The Court (Meagher JA, Ward P and Kirk JA agreeing) held, dismissing the appeal with costs:
- As to issue (i): That the primary judge had omitted Coralynne's superannuation entitlements of $668,839 from a table of assets and liabilities set out in his reasons did not indicate that he had overlooked those entitlements when assessing Coralynne's financial "need". In the absence of evidence as to when Coralynne might access her superannuation or how her doing so might affect her eligibility for the age pension, there was no compelling basis for treating those entitlements as an asset rather than as a potential future income stream: at [1] (Ward P), [37]-[45] (Meagher JA), [91] (Kirk JA).
- As to issue (ii): As a matter of ordinary human experience and psychology it was open to the primary judge to infer as he did that, in circumstances where Coralynne knew of the 2015 "mirror" wills, she continued to provide assistance to her father and mother with an understanding that she would take a one-third share in the Fairfield property under those wills: at [1] (Ward P), [46]-[51] (Meagher JA), [91] (Kirk JA).
- As to issue (iii): The primary judge was not to be understood as saying that the falsity of the grounds relied on to justify Coralynne's disinheritance by the 2019 will was the basis for finding that inadequate provision had been made by that will for Coralynne's advancement. Rather, his Honour's reasoning was that, in circumstances where the deceased's 2015 will reflected her fair and considered judgment as to what would constitute adequate provision, the provision later made for Coralynne in the 2019 will, which deprived her of a substantial share of the estate and on grounds which were false, could not be regarded as adequate and proper: at [1] (Ward P), [52]-[59] (Meagher JA), [91] (Kirk JA).
- As to issue (iv): The rule in Browne v Dunn did not preclude the primary judge from finding that the 2019 will and testamentary statement were the result of a "process of manipulation and misinformation" by Charlene.
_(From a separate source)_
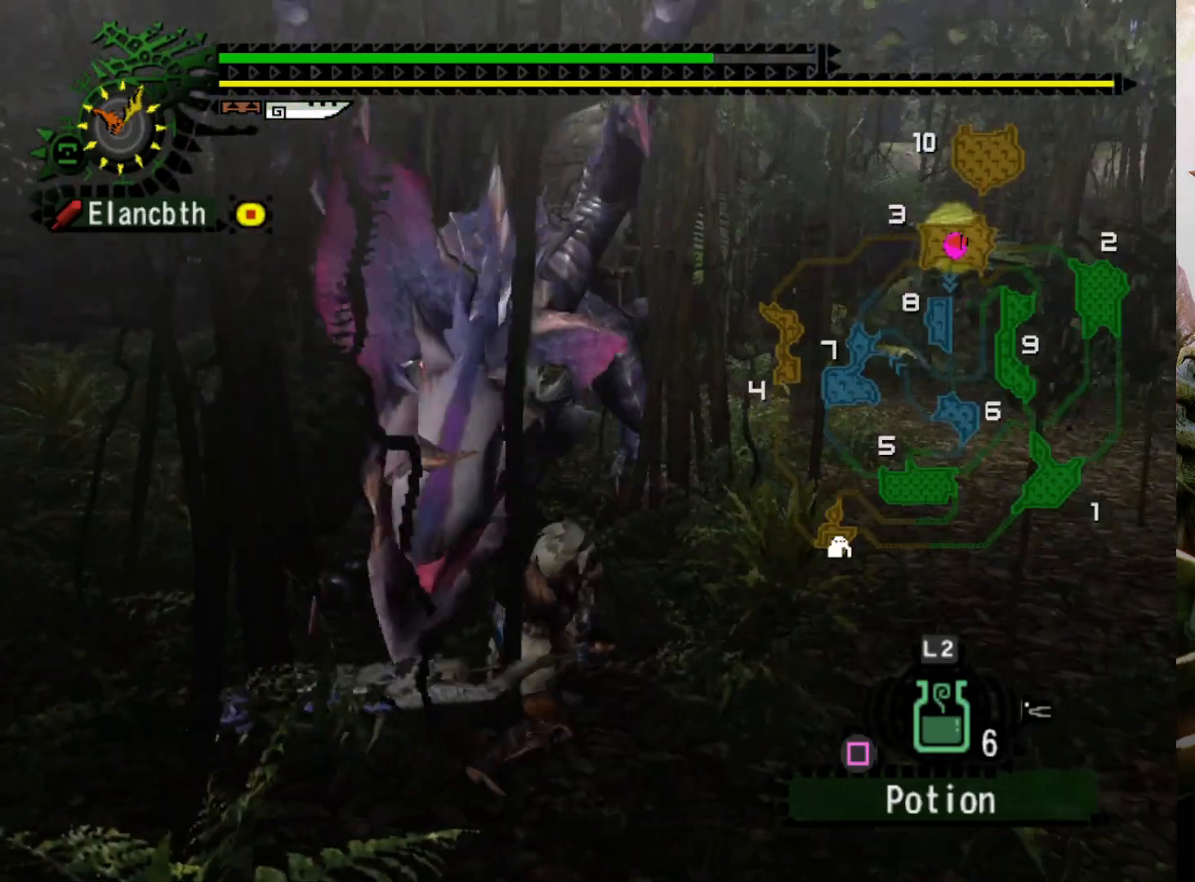
{"buttons": [], "left_stick": "center", "right_stick": "center", "events": []}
The allegations underlying that conclusion had been either foreshadowed or made in affidavits exchanged before the hearing, or put in cross-examination, or were a necessary consequence of established facts: at [1] (Ward P), [60]-[81] (Meagher JA), [91] (Kirk JA).
Browne v Dunn (1893) 6 R 67 at 70-71; Kuhl v Zurich Financial Services (2011) 243 CLR 361; [2011] HCA 11; Allied Pastoral Holdings Pty Ltd v Commissioner of Taxation [1983] 1 NSWLR 1, considered.
- As to issue (v): The primary judge did not disregard Charlene's competing claim as principal beneficiary under the 2019 will. The reference to the statement in Taylor v Farrugia was made in addressing the matter of Charlene's financial circumstances, a matter on which she had separately relied as an answer to Coralynne's claim for provision: at [1] (Ward P), [82]-[89] (Meagher JA), [91] (Kirk JA).
Taylor v Farrugia [2009] NSWSC 801, referred to.